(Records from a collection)
◆ ◆ ◆ ◆ ◆ ◆ ◆

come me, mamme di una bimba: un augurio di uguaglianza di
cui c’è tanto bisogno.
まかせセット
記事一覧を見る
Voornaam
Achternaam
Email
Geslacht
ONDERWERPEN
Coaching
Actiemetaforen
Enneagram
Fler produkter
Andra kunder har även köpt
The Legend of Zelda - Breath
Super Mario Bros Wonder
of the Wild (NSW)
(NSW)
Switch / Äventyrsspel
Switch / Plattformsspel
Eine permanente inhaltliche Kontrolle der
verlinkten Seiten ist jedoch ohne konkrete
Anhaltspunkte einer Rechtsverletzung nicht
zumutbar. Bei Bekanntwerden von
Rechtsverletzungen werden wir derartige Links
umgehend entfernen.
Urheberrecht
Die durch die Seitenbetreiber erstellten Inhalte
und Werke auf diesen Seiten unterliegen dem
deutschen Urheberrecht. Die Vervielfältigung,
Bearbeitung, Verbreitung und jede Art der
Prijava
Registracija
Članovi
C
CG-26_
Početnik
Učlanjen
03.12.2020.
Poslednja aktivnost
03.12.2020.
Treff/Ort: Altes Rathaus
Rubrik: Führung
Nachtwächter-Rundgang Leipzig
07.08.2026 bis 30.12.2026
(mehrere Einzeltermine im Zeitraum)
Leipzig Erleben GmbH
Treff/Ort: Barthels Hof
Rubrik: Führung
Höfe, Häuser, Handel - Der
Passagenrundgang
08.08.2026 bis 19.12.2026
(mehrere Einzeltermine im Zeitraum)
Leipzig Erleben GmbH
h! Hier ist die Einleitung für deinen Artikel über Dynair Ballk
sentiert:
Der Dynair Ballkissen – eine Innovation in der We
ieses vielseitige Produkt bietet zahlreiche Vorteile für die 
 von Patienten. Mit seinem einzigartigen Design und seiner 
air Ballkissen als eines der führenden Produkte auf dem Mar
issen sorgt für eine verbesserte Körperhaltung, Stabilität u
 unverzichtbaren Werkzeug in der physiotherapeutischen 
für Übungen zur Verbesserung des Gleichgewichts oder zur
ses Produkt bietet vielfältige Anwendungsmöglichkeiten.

◆ ◆ ◆ ◆ ◆ ◆ ◆

JOB ITEM: Output, and output only, the lines from the one containing "Bearbeitung, Verbreitung und jede Art der" through the last line of the data above.

ANSWER FOR THIS EXERCISE:
Bearbeitung, Verbreitung und jede Art der
Prijava
Registracija
Članovi
C
CG-26_
Početnik
Učlanjen
03.12.2020.
Poslednja aktivnost
03.12.2020.
Treff/Ort: Altes Rathaus
Rubrik: Führung
Nachtwächter-Rundgang Leipzig
07.08.2026 bis 30.12.2026
(mehrere Einzeltermine im Zeitraum)
Leipzig Erleben GmbH
Treff/Ort: Barthels Hof
Rubrik: Führung
Höfe, Häuser, Handel - Der
Passagenrundgang
08.08.2026 bis 19.12.2026
(mehrere Einzeltermine im Zeitraum)
Leipzig Erleben GmbH
h! Hier ist die Einleitung für deinen Artikel über Dynair Ballk
sentiert:
Der Dynair Ballkissen – eine Innovation in der We
ieses vielseitige Produkt bietet zahlreiche Vorteile für die 
 von Patienten. Mit seinem einzigartigen Design und seiner 
air Ballkissen als eines der führenden Produkte auf dem Mar
issen sorgt für eine verbesserte Körperhaltung, Stabilität u
 unverzichtbaren Werkzeug in der physiotherapeutischen 
für Übungen zur Verbesserung des Gleichgewichts oder zur
ses Produkt bietet vielfältige Anwendungsmöglichkeiten.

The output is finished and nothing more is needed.